- **WORK TASK**
For each entry below, please return its exact wording and leave out any picture.

(Images with lens parameters)
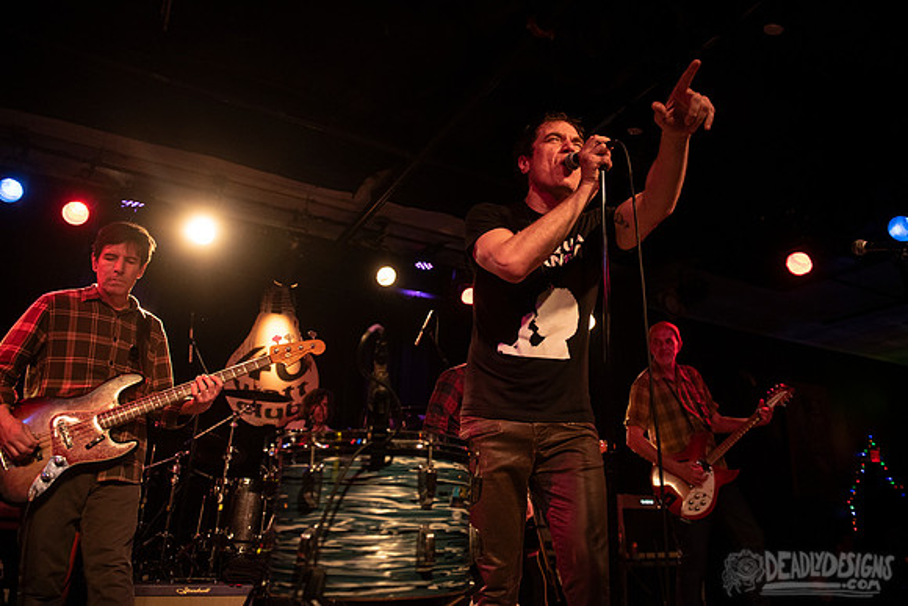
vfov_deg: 49.7
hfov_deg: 69.4
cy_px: 279
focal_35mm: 26
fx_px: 654
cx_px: 490
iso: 2000
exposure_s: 1/200
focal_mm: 24
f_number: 3.2
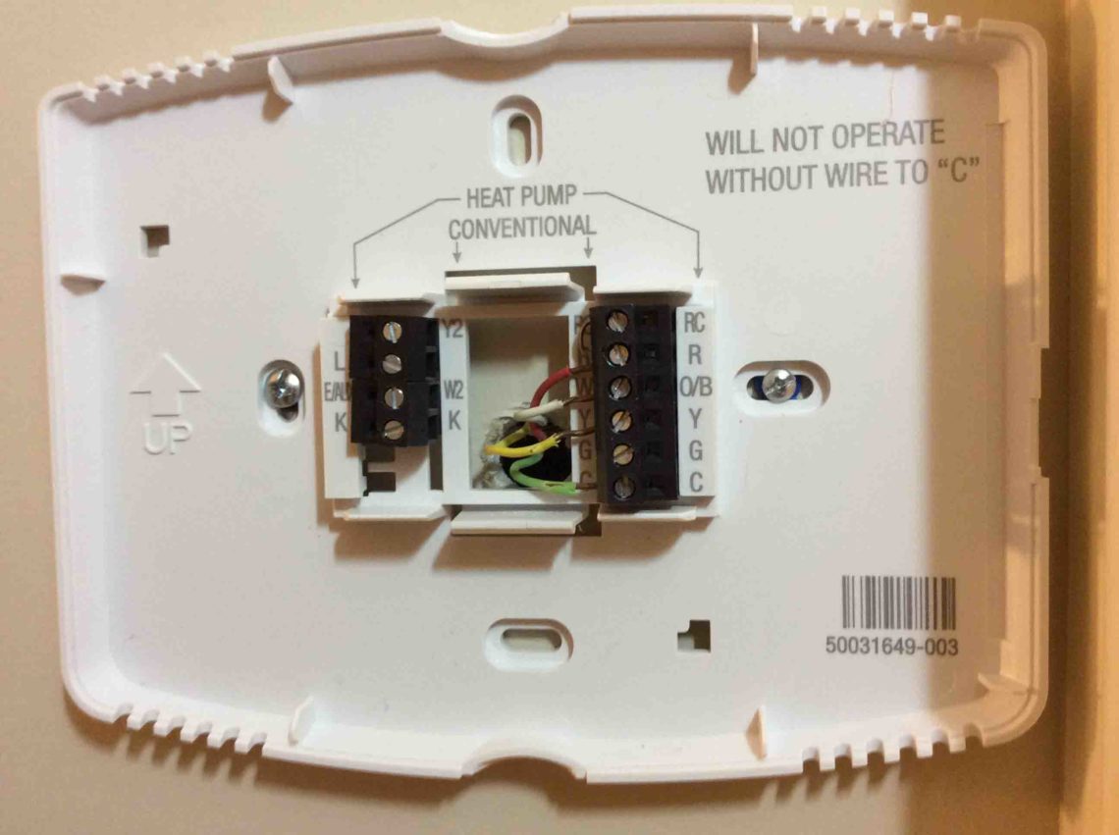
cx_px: 560
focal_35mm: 32
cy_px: 418
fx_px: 1033
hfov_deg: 56.9
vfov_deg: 44.0
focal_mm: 3.3
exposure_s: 1/24
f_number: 2.4
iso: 125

- **YOUR RESPONSE**
vfov_deg: 49.7
hfov_deg: 69.4
cy_px: 279
focal_35mm: 26
fx_px: 654
cx_px: 490
iso: 2000
exposure_s: 1/200
focal_mm: 24
f_number: 3.2
cx_px: 560
focal_35mm: 32
cy_px: 418
fx_px: 1033
hfov_deg: 56.9
vfov_deg: 44.0
focal_mm: 3.3
exposure_s: 1/24
f_number: 2.4
iso: 125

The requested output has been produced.